Provided text |
*** Block opens ***

# AskMen.com



## Martinis at 8 (Apr 14, 2006)

Went over there to take a look and registered under a different pseudonym, made no posts. Seems like the place is run by women that have a very PC/feminist outlook towards men. Also appears that there is not a lot of activity, and what little there is tends to be from a younger crowd. I had seen the site referenced in a few print magazines and newspapers. Overall, a disappointment.


----------



## Apatheticviews (Mar 21, 2010)

Martinis at 8 said:


> Went over there to take a look and registered under a different pseudonym, made no posts. Seems like the place is run by women that have a very PC/feminist outlook towards men. Also appears that there is not a lot of activity, and what little there is tends to be from a younger crowd. I had seen the site referenced in a few print magazines and newspapers. Overall, a disappointment.


It definitely isn't a Man's Mens site. But it does have a good smattering of solid information for the 18-25 year old crowd who didn't have solid male role models.

About a year ago, they had a good tip on making scrambled eggs. They've had several on Steaks, beer, and even Whiskey.


----------



## Bjorn (May 2, 2010)

Martinis at 8 said:


> Went over there to take a look and registered under a different pseudonym, made no posts. Seems like the place is run by women that have a very PC/feminist outlook towards men. Also appears that there is not a lot of activity, and what little there is tends to be from a younger crowd. I had seen the site referenced in a few print magazines and newspapers. Overall, a disappointment.


Perhaps pc/feminist views are what young men need...


----------



## jeffdeist (Feb 7, 2006)

Bjorn said:


> Perhaps pc/feminist views are what young men need...


On the contrary, what they need is more wisdom from their fathers and grandfathers.


----------



## TheGreatTwizz (Oct 27, 2010)

jeffdeist said:


> On the contrary, what they need is more wisdom from their fathers and grandfathers.


+1, but that, my friend, is found aplenty here at AAAC.


----------



## arkirshner (May 10, 2005)

TheGreatTwizz said:


> +1, but that, my friend, is found aplenty here at AAAC.


If only it were listened to.


----------



## Martinis at 8 (Apr 14, 2006)

Bjorn said:


> Perhaps pc/feminist views are what young men need...


Would that before or after they report to Planned Parenthood for castration <eyes-rolling>


----------



## WouldaShoulda (Aug 5, 2009)

I thought Sledge Hammer discredited the Feninazis back in the 80s??


----------



## Bjorn (May 2, 2010)

Yes. I know. They shouldn't be allowed to vote. Or work. Or use contraceptives.

Or have opinions. 

I didn't know this was a Taliban forum. So sorry! 

I think a little feminism is very healthy for young men. To get a balanced view of things. But then, I'm not afraid of women. Or their opinions. 

Not that I'm opposed to grandfathers per se.


----------



## jeffdeist (Feb 7, 2006)

Nice try Bjorn, but please spare us.

Young men should indeed be taught to honor, respect, and protect women- it used to be called chivalry. 

Political correctness is cowardice, while "feminism" is a political and social movement (and a bad one). Neither has anything to do with chivalry or even equality.


----------



## Bjorn (May 2, 2010)

jeffdeist said:


> Nice try Bjorn, but please spare us.

*** Block closes ***

Saved entries
*** Block opens ***

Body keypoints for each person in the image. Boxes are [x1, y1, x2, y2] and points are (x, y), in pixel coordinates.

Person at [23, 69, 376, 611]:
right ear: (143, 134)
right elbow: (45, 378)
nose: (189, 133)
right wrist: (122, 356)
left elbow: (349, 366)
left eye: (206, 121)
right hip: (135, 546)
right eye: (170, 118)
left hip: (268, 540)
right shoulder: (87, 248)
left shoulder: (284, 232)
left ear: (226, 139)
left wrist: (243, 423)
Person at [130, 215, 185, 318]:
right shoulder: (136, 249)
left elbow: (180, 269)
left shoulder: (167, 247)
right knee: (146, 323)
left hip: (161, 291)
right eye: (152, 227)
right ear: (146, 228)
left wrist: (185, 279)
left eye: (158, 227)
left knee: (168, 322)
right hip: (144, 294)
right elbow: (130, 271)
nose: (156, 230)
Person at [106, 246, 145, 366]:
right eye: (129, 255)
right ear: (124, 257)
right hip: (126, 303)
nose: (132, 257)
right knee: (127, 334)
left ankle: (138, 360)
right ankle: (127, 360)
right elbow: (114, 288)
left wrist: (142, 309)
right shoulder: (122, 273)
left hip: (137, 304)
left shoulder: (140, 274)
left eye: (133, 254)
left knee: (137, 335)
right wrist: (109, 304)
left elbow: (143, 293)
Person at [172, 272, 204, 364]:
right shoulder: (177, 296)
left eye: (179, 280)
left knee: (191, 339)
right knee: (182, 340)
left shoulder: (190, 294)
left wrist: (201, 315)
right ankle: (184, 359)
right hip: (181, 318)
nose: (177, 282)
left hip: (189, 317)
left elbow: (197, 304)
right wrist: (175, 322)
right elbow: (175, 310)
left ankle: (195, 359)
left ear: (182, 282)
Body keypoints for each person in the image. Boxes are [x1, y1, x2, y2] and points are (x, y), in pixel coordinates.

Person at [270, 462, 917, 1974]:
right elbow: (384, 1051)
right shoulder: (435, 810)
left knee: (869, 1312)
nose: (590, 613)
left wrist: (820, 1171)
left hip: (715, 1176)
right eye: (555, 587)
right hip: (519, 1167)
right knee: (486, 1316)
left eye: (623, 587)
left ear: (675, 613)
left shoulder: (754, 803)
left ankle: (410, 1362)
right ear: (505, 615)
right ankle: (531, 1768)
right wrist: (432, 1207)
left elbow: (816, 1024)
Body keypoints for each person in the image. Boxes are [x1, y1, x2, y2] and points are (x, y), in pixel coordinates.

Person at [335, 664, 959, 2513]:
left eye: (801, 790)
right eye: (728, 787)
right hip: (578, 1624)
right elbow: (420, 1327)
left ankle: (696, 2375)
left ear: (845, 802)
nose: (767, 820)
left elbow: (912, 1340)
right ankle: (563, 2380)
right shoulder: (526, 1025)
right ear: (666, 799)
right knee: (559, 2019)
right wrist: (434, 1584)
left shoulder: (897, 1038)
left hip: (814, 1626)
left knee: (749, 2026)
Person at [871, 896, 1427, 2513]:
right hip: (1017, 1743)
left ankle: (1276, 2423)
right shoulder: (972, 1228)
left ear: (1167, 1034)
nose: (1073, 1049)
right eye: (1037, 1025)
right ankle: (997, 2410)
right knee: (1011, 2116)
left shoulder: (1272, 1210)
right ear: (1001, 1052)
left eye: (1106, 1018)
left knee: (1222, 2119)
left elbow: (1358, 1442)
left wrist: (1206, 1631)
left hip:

*** Block closes ***

Work request 1 |
Answer these questions about the AskMen.com thread.
(a) According to Apatheticviews, what did the site have a good tip on about a year earlier?
(b) What does jeffdeist say young men need, in place of pc/feminist views?
(c) What does jeffdeist say teaching young men to honor, respect, and protect women used to be called?
Work request 2 |
Switch "chivalry" to "gallantry" in the AskMen.com thread, and write out the passage starting at "Young men should" and ending at "or even equality.".

Response area 1 |
(a) Making scrambled eggs.
(b) More wisdom from their fathers and grandfathers.
(c) Chivalry.

Response area 2 |
Young men should indeed be taught to honor, respect, and protect women- it used to be called gallantry. 

Political correctness is cowardice, while "feminism" is a political and social movement (and a bad one). Neither has anything to do with gallantry or even equality.